[Problem]
Lines in the entries below where the word "nose" shows up should each be copied.

Stored dataset items:
+ + + +
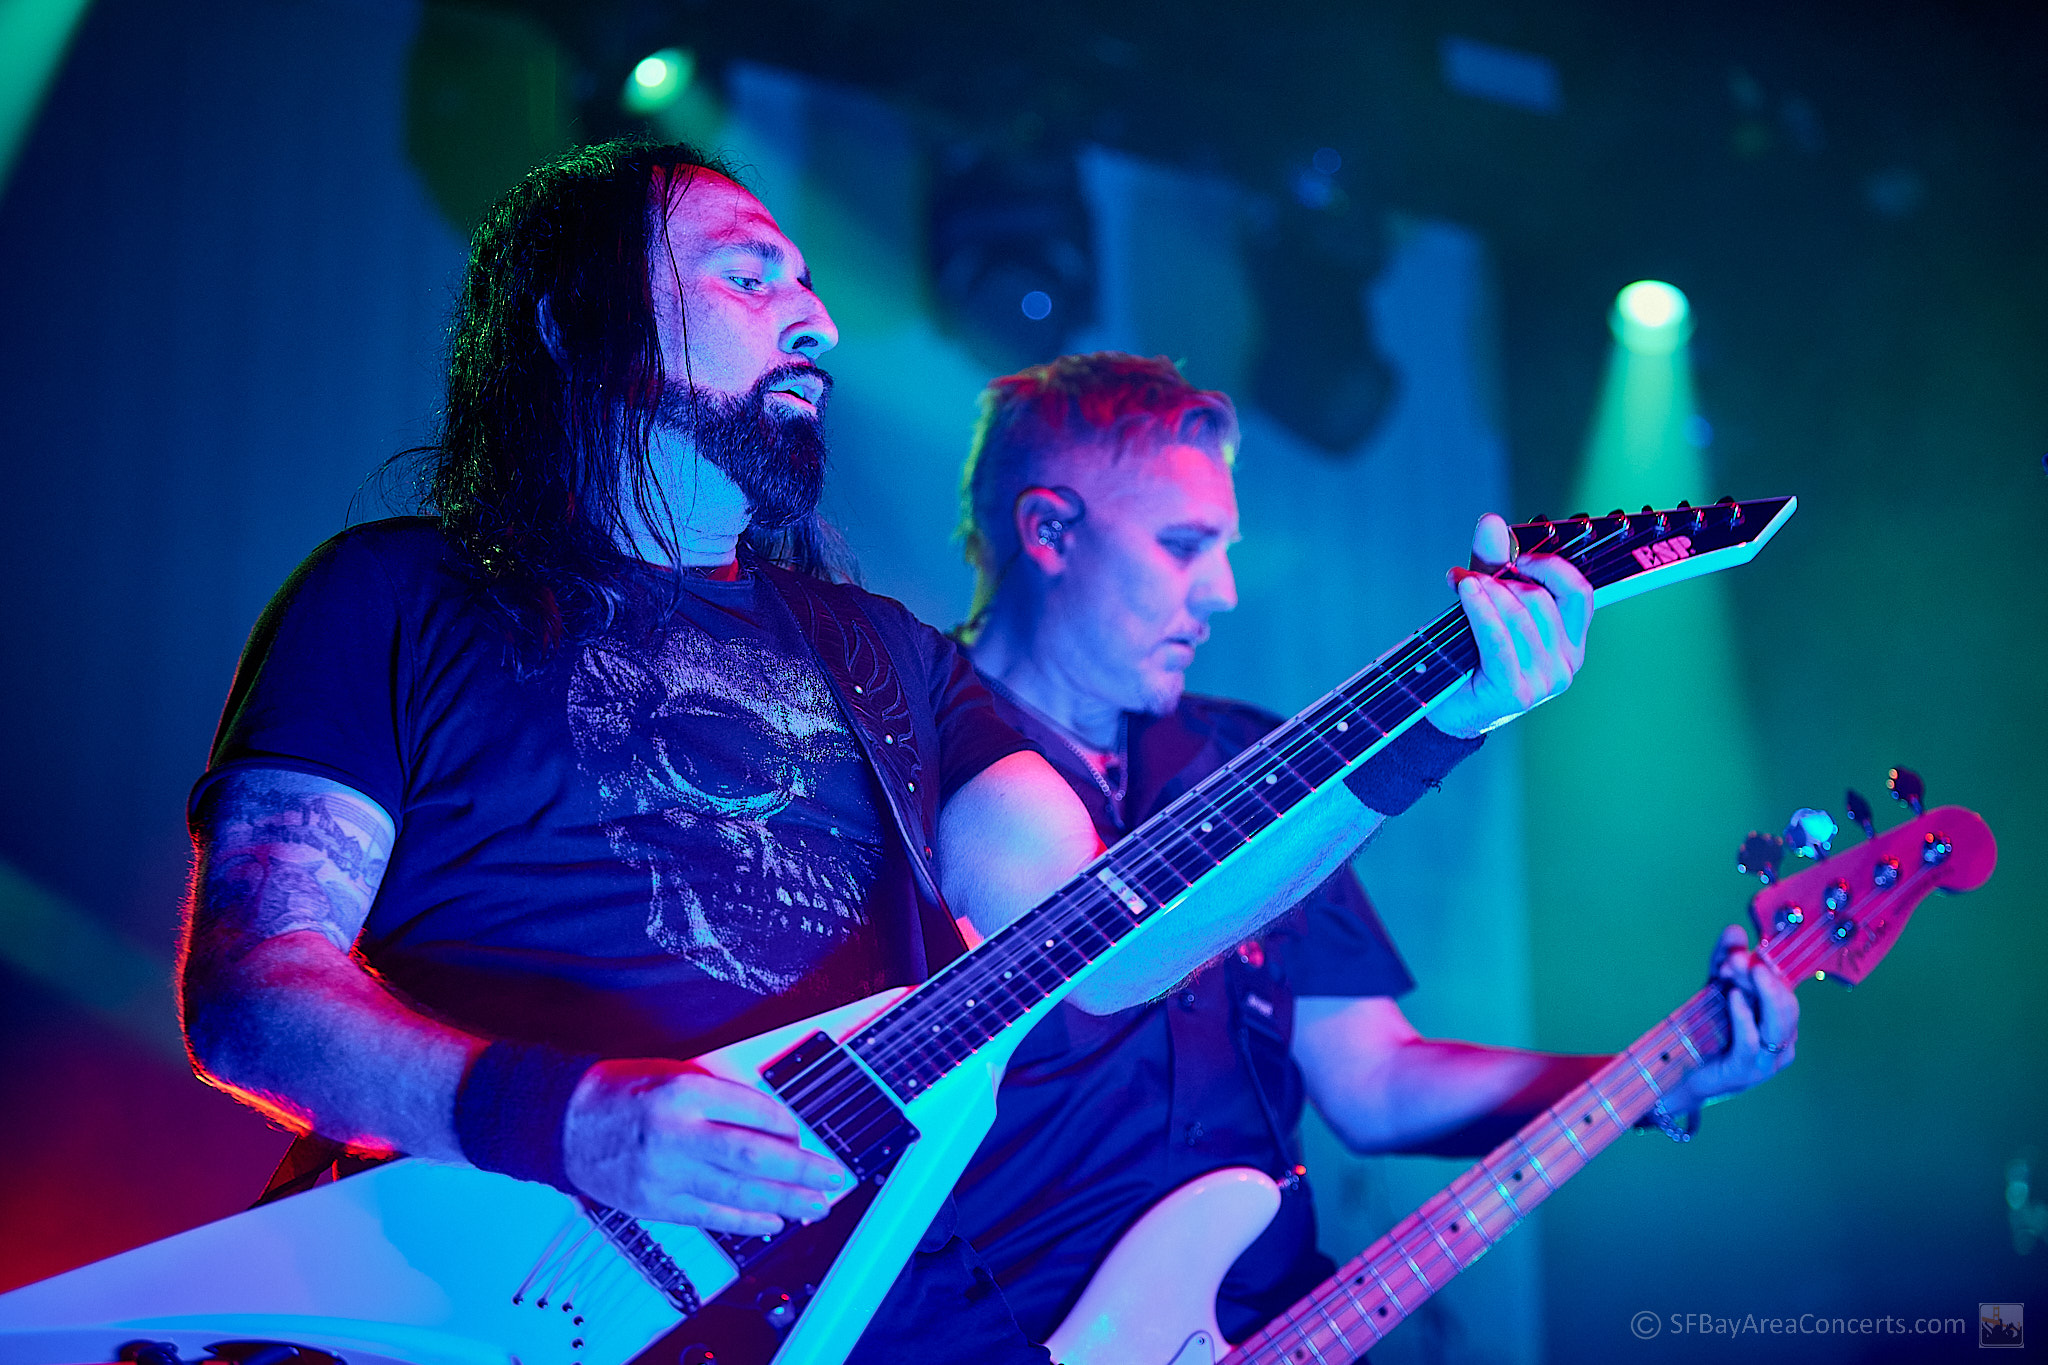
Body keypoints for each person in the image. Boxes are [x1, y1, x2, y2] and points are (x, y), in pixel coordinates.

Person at [175, 141, 1587, 1362]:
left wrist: (1431, 729)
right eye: (750, 277)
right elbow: (252, 994)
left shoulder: (890, 658)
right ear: (575, 321)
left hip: (877, 1306)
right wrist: (569, 1117)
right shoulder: (393, 595)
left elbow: (1109, 941)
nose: (821, 323)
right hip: (472, 1292)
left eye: (809, 283)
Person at [945, 353, 1800, 1347]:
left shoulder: (1247, 758)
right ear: (1047, 530)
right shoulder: (909, 754)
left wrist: (1661, 1076)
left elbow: (1375, 1083)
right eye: (1183, 545)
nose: (1220, 591)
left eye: (1225, 546)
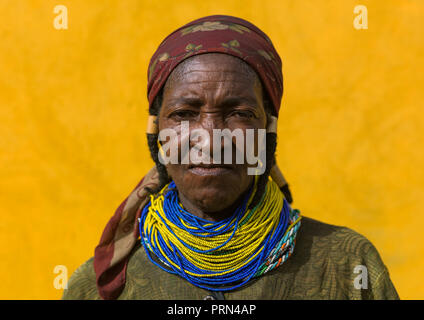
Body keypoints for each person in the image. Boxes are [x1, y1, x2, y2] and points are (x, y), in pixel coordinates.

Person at [62, 15, 399, 300]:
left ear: (269, 128)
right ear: (156, 131)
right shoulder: (98, 287)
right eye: (184, 113)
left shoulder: (348, 266)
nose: (211, 139)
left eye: (239, 113)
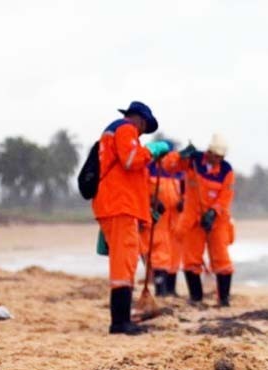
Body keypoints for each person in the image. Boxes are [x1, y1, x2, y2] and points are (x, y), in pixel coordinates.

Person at [92, 101, 171, 335]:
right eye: (144, 127)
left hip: (120, 206)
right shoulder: (125, 128)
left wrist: (147, 209)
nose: (142, 133)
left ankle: (122, 319)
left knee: (126, 261)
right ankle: (119, 322)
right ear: (139, 119)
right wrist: (152, 150)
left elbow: (131, 178)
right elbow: (131, 160)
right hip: (119, 206)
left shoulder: (116, 132)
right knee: (123, 264)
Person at [162, 133, 235, 306]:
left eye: (221, 157)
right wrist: (180, 154)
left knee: (222, 260)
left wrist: (213, 212)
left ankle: (224, 299)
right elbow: (168, 166)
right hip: (192, 220)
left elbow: (226, 196)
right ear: (209, 152)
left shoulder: (226, 171)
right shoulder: (193, 161)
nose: (218, 160)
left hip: (217, 221)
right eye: (216, 156)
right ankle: (196, 298)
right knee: (191, 260)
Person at [139, 158, 182, 297]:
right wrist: (152, 201)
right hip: (155, 221)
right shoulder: (147, 168)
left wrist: (183, 201)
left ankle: (169, 290)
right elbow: (139, 190)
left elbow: (184, 191)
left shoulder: (177, 172)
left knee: (172, 257)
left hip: (173, 222)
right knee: (157, 257)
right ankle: (160, 290)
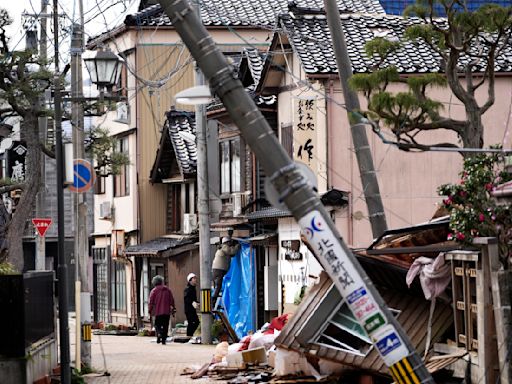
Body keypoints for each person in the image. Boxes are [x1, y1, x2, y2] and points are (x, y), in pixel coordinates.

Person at [212, 236, 240, 304]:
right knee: (218, 286)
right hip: (219, 270)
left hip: (217, 269)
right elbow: (232, 252)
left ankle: (214, 298)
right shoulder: (225, 247)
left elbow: (231, 255)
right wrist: (237, 245)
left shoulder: (222, 248)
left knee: (217, 285)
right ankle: (213, 300)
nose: (230, 244)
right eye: (230, 242)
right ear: (227, 242)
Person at [149, 275, 175, 345]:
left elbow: (151, 302)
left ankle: (159, 334)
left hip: (158, 312)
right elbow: (172, 300)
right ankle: (163, 340)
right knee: (165, 325)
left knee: (157, 325)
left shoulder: (154, 291)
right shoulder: (168, 290)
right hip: (166, 312)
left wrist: (150, 310)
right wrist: (173, 308)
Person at [184, 273, 200, 337]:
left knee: (195, 322)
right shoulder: (188, 289)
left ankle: (190, 335)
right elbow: (187, 299)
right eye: (194, 278)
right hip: (189, 309)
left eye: (195, 278)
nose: (195, 280)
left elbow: (193, 299)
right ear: (190, 280)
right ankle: (189, 335)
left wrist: (197, 302)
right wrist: (193, 302)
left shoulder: (193, 288)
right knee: (192, 323)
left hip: (192, 309)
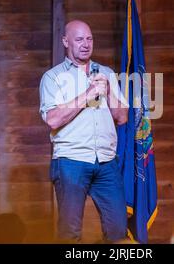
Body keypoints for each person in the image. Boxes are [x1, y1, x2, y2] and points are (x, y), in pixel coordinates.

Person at [39, 20, 129, 242]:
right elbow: (53, 120)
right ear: (65, 41)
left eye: (89, 39)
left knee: (118, 229)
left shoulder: (106, 73)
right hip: (71, 161)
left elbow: (122, 117)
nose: (86, 44)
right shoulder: (53, 77)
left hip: (107, 162)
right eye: (79, 39)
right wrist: (89, 94)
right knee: (70, 232)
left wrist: (107, 91)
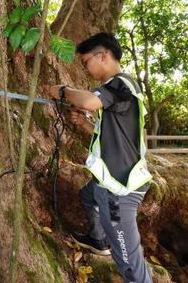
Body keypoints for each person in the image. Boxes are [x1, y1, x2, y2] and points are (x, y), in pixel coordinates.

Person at [49, 32, 153, 283]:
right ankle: (98, 239)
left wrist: (62, 91)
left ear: (103, 55)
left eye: (85, 62)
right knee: (88, 194)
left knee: (130, 265)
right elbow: (109, 134)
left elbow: (88, 101)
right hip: (111, 180)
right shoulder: (120, 91)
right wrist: (85, 124)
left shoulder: (120, 84)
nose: (85, 68)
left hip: (119, 190)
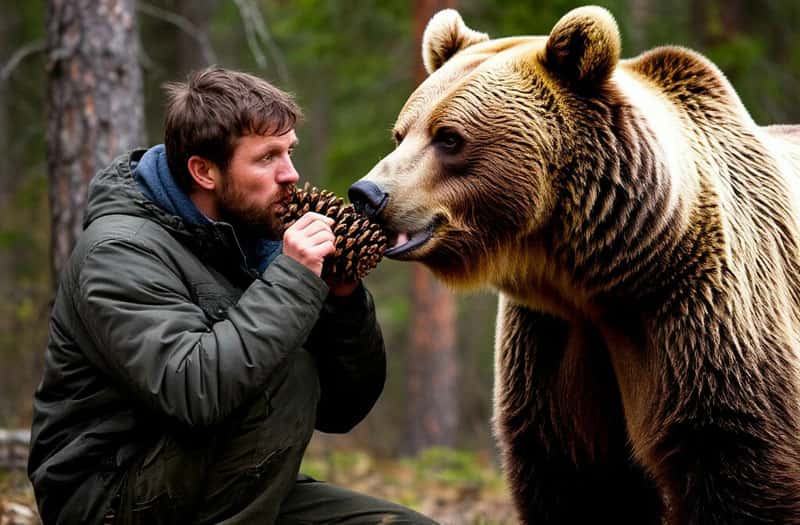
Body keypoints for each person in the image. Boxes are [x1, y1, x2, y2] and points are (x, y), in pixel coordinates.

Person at [28, 67, 437, 525]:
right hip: (108, 495)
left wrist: (341, 298)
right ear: (204, 171)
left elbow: (343, 410)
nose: (291, 175)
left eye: (289, 152)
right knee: (287, 371)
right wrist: (294, 277)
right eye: (267, 158)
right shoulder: (119, 250)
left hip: (218, 479)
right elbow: (192, 392)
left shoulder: (252, 238)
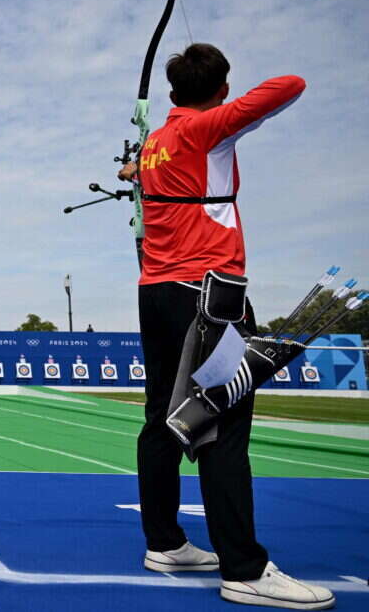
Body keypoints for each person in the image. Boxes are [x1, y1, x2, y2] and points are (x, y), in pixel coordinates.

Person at [119, 45, 332, 609]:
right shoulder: (208, 127)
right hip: (208, 297)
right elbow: (292, 81)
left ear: (169, 94)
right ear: (218, 89)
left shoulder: (154, 144)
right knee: (223, 422)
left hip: (158, 293)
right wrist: (225, 111)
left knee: (163, 415)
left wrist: (140, 161)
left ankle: (165, 542)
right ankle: (243, 569)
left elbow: (150, 172)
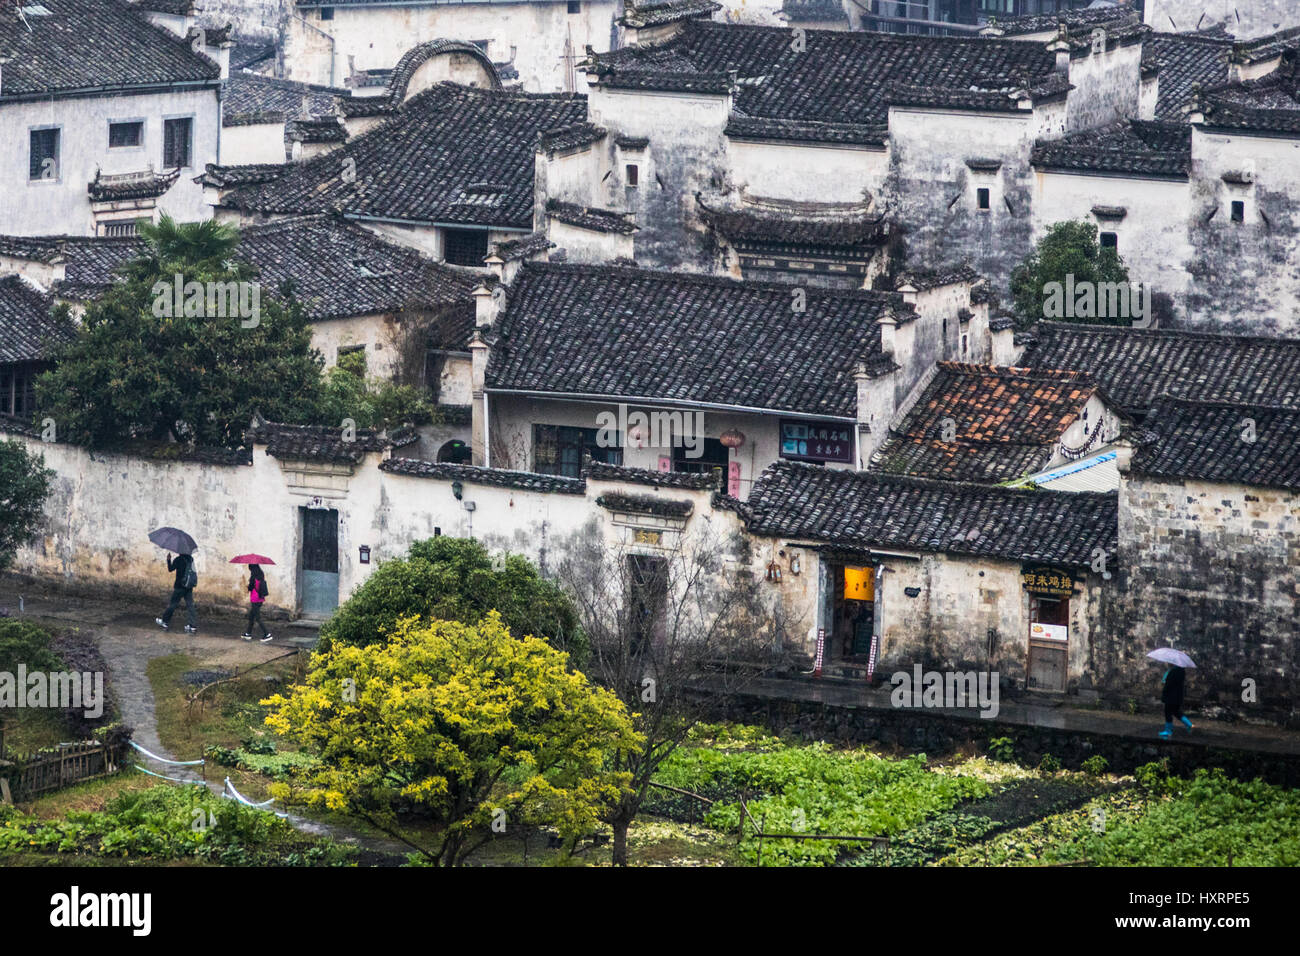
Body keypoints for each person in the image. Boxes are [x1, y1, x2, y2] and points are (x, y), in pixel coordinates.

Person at [156, 552, 197, 633]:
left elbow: (170, 569)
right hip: (188, 586)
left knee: (173, 604)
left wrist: (168, 560)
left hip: (179, 586)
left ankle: (165, 621)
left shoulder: (178, 559)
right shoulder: (191, 559)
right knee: (190, 605)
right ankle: (192, 625)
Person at [1159, 665, 1194, 738]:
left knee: (1168, 712)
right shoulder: (1182, 671)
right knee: (1176, 712)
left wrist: (1165, 683)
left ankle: (1168, 731)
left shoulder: (1173, 671)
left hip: (1170, 697)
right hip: (1178, 697)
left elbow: (1168, 684)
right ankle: (1189, 724)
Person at [242, 564, 272, 644]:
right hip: (260, 598)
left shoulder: (253, 577)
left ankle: (267, 634)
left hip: (255, 599)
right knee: (251, 616)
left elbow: (251, 587)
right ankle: (248, 633)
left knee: (258, 618)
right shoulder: (260, 575)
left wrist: (247, 587)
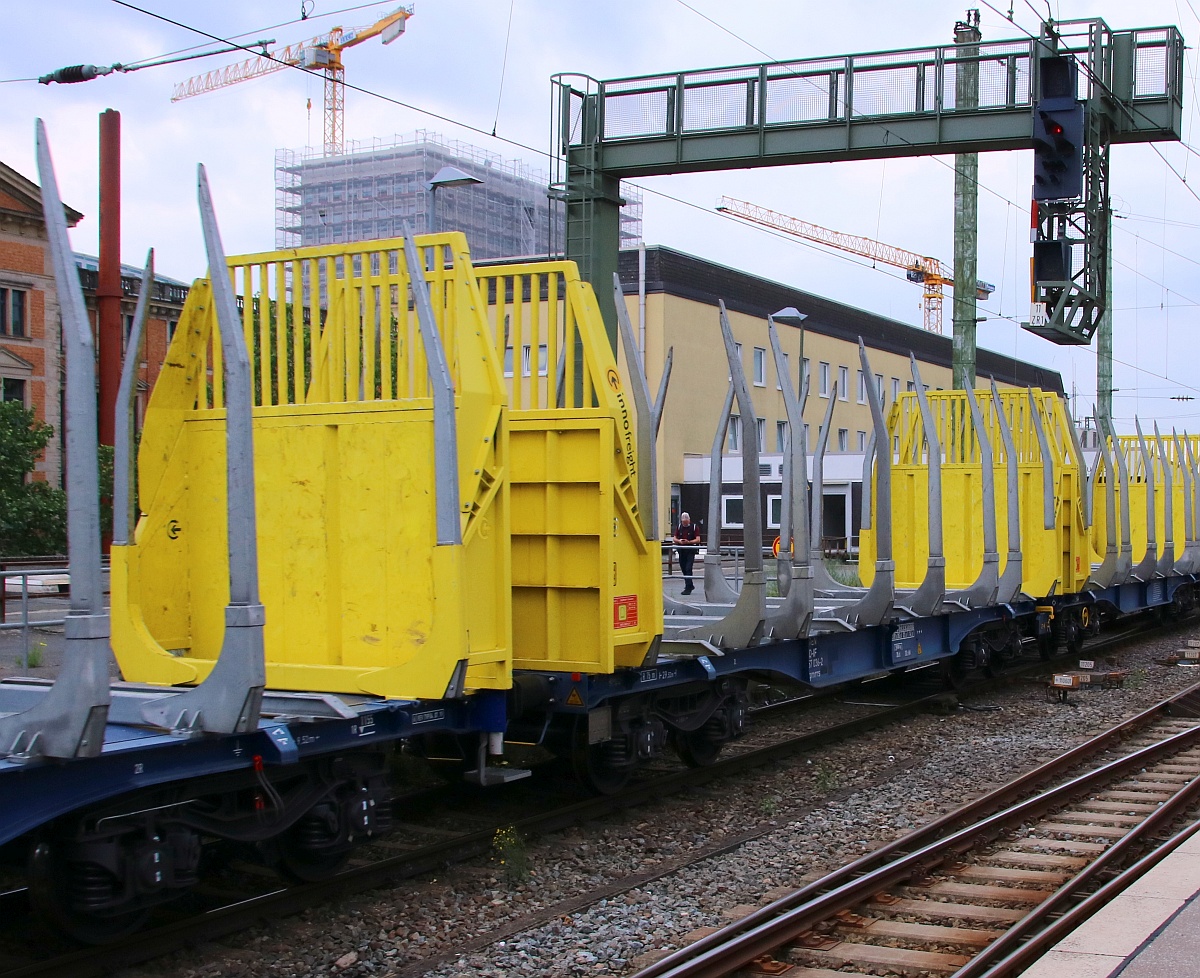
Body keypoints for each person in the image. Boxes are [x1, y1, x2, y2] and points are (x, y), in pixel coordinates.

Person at [673, 512, 701, 595]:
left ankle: (688, 587)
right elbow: (674, 537)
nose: (684, 524)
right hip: (681, 550)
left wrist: (689, 542)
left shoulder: (694, 527)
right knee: (683, 568)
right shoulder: (679, 527)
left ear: (689, 520)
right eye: (683, 522)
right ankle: (690, 585)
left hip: (690, 550)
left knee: (688, 568)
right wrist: (679, 541)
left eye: (686, 522)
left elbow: (698, 539)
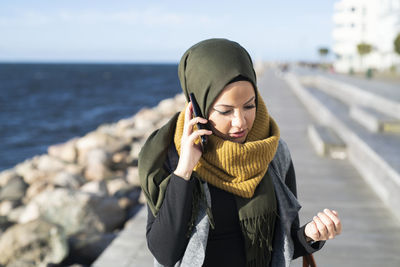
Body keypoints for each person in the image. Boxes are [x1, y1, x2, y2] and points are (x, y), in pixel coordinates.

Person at [139, 38, 342, 267]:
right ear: (197, 107)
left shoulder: (273, 152)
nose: (240, 123)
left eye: (249, 106)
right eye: (225, 111)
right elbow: (164, 253)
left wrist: (312, 235)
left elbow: (283, 246)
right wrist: (184, 171)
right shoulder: (171, 154)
+ + + +
[Response area]
nose: (821, 323)
nose: (1220, 591)
nose: (211, 139)
nose: (142, 133)
nose: (218, 160)
nose: (230, 244)
nose: (195, 280)
nose: (86, 44)
nose: (85, 68)
nose: (291, 175)
nose: (684, 524)
nose: (240, 123)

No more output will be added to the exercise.